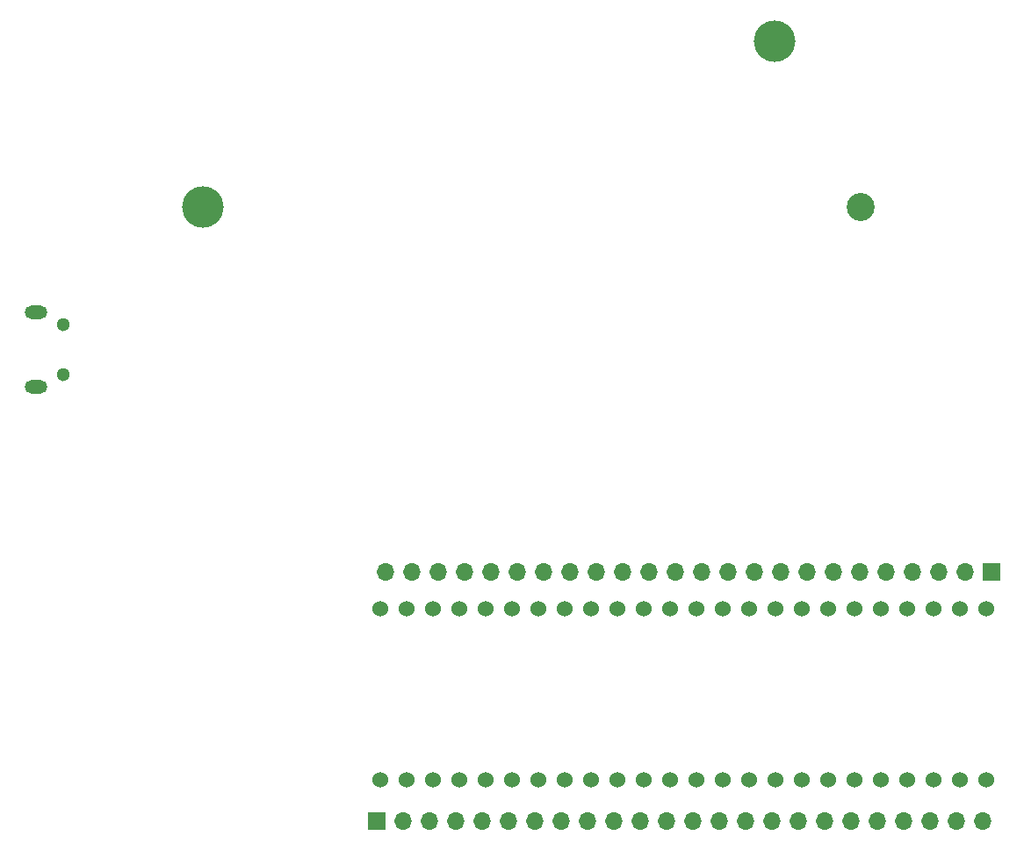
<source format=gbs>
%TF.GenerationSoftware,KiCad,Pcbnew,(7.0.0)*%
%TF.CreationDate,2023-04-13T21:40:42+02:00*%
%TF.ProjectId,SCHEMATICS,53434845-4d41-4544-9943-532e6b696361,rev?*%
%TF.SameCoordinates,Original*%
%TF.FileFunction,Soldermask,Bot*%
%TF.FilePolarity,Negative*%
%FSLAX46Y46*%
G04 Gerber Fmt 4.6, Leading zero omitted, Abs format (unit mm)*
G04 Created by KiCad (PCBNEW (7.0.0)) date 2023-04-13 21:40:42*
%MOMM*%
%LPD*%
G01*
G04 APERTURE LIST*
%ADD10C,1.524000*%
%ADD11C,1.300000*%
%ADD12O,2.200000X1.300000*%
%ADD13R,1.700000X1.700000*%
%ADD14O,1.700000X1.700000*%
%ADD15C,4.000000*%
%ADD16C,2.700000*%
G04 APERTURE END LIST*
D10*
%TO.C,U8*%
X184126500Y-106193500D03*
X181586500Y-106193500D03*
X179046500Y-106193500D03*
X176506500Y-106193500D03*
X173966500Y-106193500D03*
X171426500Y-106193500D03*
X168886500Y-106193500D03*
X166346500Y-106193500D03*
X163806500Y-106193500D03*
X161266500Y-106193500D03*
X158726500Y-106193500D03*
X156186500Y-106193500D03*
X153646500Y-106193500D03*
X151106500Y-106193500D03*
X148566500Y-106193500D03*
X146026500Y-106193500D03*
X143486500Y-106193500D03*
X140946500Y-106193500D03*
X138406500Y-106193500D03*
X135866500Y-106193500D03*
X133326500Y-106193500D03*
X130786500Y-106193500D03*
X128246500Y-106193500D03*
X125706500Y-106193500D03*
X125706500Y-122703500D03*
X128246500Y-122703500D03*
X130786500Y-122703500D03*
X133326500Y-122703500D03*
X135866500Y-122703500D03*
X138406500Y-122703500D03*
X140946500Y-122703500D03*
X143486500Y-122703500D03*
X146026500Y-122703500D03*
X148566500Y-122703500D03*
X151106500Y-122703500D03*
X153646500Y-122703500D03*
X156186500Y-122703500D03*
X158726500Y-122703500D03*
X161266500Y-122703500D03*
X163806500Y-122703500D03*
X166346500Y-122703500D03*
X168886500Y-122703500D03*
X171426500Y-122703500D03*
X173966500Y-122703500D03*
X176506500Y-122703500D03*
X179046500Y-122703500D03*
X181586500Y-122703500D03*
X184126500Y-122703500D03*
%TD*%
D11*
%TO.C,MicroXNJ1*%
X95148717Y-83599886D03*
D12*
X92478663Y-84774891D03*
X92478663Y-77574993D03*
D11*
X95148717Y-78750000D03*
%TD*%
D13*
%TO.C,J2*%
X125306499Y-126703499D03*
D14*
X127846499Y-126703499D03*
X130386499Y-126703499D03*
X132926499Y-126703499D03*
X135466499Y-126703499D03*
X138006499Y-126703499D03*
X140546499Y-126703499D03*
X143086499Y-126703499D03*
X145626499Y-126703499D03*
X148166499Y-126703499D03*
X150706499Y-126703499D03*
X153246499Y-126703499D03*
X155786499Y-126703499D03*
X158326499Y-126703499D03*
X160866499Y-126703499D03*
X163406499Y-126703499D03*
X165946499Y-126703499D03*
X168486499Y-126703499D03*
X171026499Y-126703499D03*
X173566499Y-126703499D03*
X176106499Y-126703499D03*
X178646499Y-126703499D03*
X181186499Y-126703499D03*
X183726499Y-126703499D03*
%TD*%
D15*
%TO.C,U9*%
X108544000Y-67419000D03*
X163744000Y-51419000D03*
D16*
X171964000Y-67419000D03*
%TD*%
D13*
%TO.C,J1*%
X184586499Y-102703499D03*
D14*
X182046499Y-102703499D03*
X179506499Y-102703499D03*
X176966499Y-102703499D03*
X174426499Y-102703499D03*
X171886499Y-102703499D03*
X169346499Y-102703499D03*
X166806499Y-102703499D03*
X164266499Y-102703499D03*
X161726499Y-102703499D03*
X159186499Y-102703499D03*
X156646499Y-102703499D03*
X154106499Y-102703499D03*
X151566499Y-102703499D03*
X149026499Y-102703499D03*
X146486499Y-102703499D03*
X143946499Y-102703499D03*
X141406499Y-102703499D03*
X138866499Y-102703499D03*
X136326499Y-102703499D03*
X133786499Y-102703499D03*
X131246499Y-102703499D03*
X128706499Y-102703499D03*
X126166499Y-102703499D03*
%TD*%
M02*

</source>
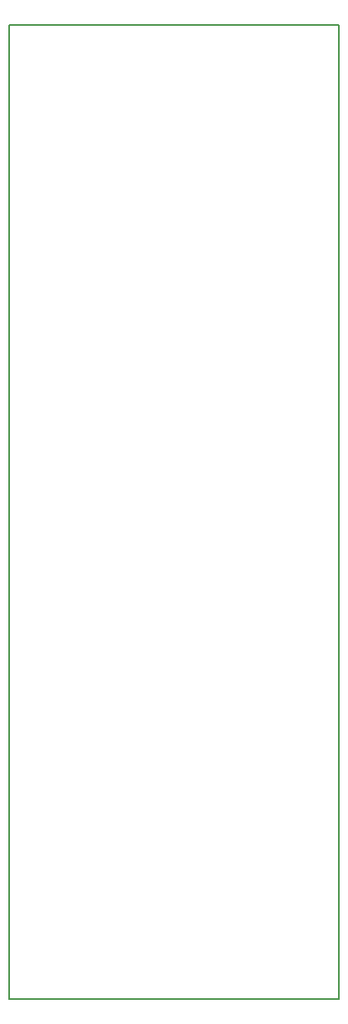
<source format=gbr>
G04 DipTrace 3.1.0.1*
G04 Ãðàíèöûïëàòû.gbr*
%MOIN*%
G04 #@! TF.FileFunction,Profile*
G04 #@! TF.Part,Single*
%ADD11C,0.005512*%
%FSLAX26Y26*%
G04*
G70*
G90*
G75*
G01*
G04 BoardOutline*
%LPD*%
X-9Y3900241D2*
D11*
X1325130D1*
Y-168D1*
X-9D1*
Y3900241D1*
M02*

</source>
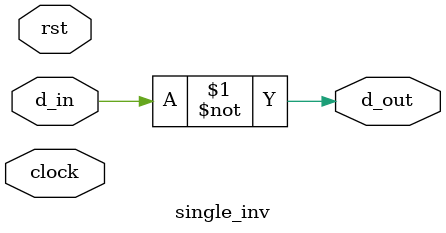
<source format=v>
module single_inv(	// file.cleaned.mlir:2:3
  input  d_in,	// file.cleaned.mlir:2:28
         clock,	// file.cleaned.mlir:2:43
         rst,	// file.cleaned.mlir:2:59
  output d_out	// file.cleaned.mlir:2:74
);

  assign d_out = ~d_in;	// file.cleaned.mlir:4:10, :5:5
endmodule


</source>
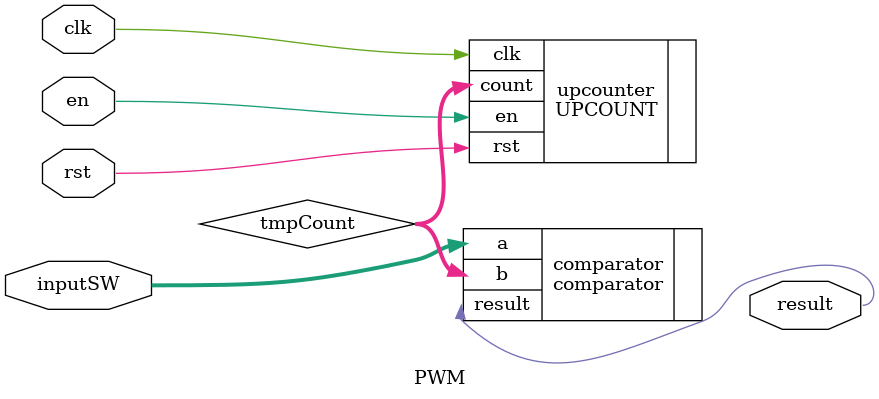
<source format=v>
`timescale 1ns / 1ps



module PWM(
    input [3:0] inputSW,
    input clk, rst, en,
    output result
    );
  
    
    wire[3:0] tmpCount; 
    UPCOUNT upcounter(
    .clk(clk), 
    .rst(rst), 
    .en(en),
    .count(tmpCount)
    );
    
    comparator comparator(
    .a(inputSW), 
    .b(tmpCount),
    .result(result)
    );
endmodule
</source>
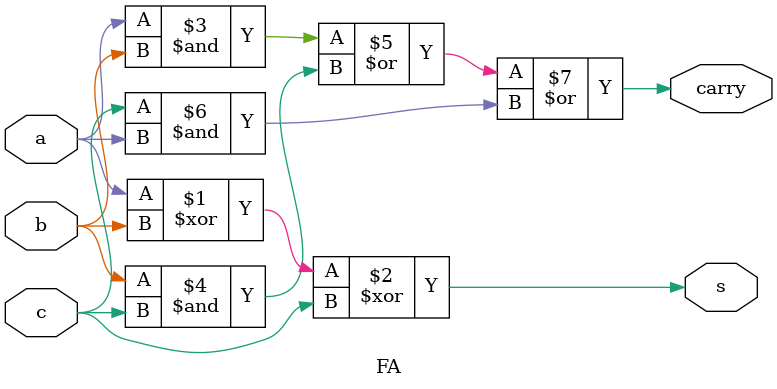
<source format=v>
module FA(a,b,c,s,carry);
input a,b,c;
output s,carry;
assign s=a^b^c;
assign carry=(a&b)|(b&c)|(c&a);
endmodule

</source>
┄┄┄┄┄┄┄┄┄┄
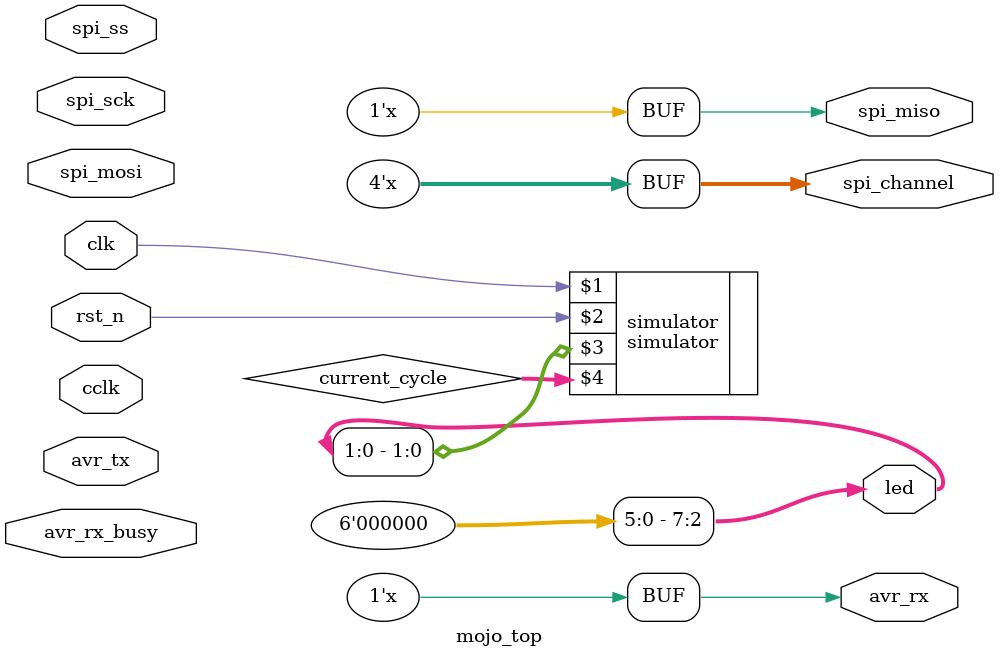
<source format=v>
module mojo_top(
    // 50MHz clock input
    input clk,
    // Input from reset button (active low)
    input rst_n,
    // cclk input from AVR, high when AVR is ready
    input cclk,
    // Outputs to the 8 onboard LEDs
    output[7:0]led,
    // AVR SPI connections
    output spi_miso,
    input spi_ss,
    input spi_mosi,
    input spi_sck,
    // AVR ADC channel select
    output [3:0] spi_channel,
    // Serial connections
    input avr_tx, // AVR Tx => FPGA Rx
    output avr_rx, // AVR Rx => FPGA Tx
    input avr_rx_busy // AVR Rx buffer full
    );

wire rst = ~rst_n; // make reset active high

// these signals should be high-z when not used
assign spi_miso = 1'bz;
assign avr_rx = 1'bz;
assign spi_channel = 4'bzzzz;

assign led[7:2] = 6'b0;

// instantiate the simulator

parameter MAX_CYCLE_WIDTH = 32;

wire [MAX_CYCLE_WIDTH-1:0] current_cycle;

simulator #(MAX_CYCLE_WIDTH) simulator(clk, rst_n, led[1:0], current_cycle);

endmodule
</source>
┄┄┄┄┄┄┄┄┄┄
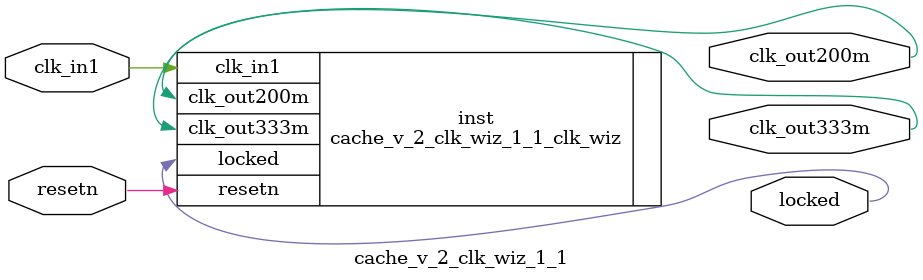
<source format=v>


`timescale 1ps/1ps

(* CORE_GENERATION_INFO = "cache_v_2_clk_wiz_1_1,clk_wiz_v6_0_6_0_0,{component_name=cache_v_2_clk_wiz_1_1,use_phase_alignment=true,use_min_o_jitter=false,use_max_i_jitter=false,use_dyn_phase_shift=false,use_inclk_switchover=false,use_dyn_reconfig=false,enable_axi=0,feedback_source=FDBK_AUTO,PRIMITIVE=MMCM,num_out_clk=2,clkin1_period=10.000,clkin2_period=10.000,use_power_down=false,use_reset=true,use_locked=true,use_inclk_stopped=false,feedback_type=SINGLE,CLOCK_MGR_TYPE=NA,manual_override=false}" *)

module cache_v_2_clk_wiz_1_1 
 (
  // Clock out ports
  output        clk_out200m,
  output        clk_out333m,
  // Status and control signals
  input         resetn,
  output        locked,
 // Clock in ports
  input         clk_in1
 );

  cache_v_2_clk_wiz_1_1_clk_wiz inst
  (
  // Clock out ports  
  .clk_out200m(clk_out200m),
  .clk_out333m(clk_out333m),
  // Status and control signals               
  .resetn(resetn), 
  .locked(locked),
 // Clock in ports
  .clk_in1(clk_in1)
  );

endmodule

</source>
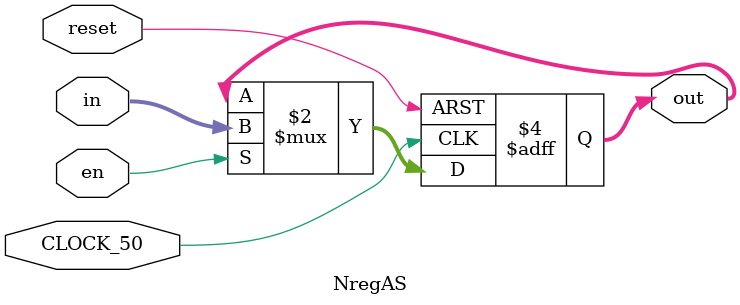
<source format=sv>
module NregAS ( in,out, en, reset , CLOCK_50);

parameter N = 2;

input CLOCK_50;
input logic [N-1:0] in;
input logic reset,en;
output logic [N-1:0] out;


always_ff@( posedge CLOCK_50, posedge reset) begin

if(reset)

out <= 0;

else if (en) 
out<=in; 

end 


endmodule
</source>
┄┄┄┄┄┄┄┄┄┄
Exercise:
Will you return exactly the lines above from the one with "<source format=gbs>" down to the one with "X153646500Y-122703500D03*", counting both as part of the range?

Exercise answer:
<source format=gbs>
%TF.GenerationSoftware,KiCad,Pcbnew,(7.0.0)*%
%TF.CreationDate,2023-04-13T21:40:42+02:00*%
%TF.ProjectId,SCHEMATICS,53434845-4d41-4544-9943-532e6b696361,rev?*%
%TF.SameCoordinates,Original*%
%TF.FileFunction,Soldermask,Bot*%
%TF.FilePolarity,Negative*%
%FSLAX46Y46*%
G04 Gerber Fmt 4.6, Leading zero omitted, Abs format (unit mm)*
G04 Created by KiCad (PCBNEW (7.0.0)) date 2023-04-13 21:40:42*
%MOMM*%
%LPD*%
G01*
G04 APERTURE LIST*
%ADD10C,1.524000*%
%ADD11C,1.300000*%
%ADD12O,2.200000X1.300000*%
%ADD13R,1.700000X1.700000*%
%ADD14O,1.700000X1.700000*%
%ADD15C,4.000000*%
%ADD16C,2.700000*%
G04 APERTURE END LIST*
D10*
%TO.C,U8*%
X184126500Y-106193500D03*
X181586500Y-106193500D03*
X179046500Y-106193500D03*
X176506500Y-106193500D03*
X173966500Y-106193500D03*
X171426500Y-106193500D03*
X168886500Y-106193500D03*
X166346500Y-106193500D03*
X163806500Y-106193500D03*
X161266500Y-106193500D03*
X158726500Y-106193500D03*
X156186500Y-106193500D03*
X153646500Y-106193500D03*
X151106500Y-106193500D03*
X148566500Y-106193500D03*
X146026500Y-106193500D03*
X143486500Y-106193500D03*
X140946500Y-106193500D03*
X138406500Y-106193500D03*
X135866500Y-106193500D03*
X133326500Y-106193500D03*
X130786500Y-106193500D03*
X128246500Y-106193500D03*
X125706500Y-106193500D03*
X125706500Y-122703500D03*
X128246500Y-122703500D03*
X130786500Y-122703500D03*
X133326500Y-122703500D03*
X135866500Y-122703500D03*
X138406500Y-122703500D03*
X140946500Y-122703500D03*
X143486500Y-122703500D03*
X146026500Y-122703500D03*
X148566500Y-122703500D03*
X151106500Y-122703500D03*
X153646500Y-122703500D03*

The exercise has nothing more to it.